EXERCISE DETAILS
Every record below should be repeated word for word, with the pictures left out.

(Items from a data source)
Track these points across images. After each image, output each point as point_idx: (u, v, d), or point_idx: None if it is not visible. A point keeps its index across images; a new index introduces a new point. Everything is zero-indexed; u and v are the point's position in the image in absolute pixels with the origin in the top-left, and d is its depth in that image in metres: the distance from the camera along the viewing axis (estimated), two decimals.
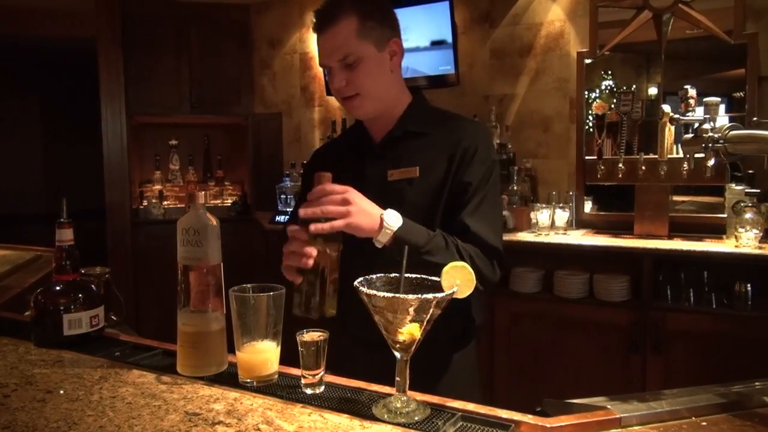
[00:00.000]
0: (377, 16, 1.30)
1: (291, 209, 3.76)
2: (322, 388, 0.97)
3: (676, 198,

FINISHED EXERCISE
Track these points across images. After each image, output each point as point_idx: (u, v, d), or point_idx: None if it is not visible. A point keeps its index across images; a new index introduces a new point. Everything is zero-indexed; u and v are the point's position in the image in absolute pixels with the origin in the top-left, and d is its depth in that image in metres: the distance from the camera along the viewing axis (estimated), two decimals.
[00:00.000]
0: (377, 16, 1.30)
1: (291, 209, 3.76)
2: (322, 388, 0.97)
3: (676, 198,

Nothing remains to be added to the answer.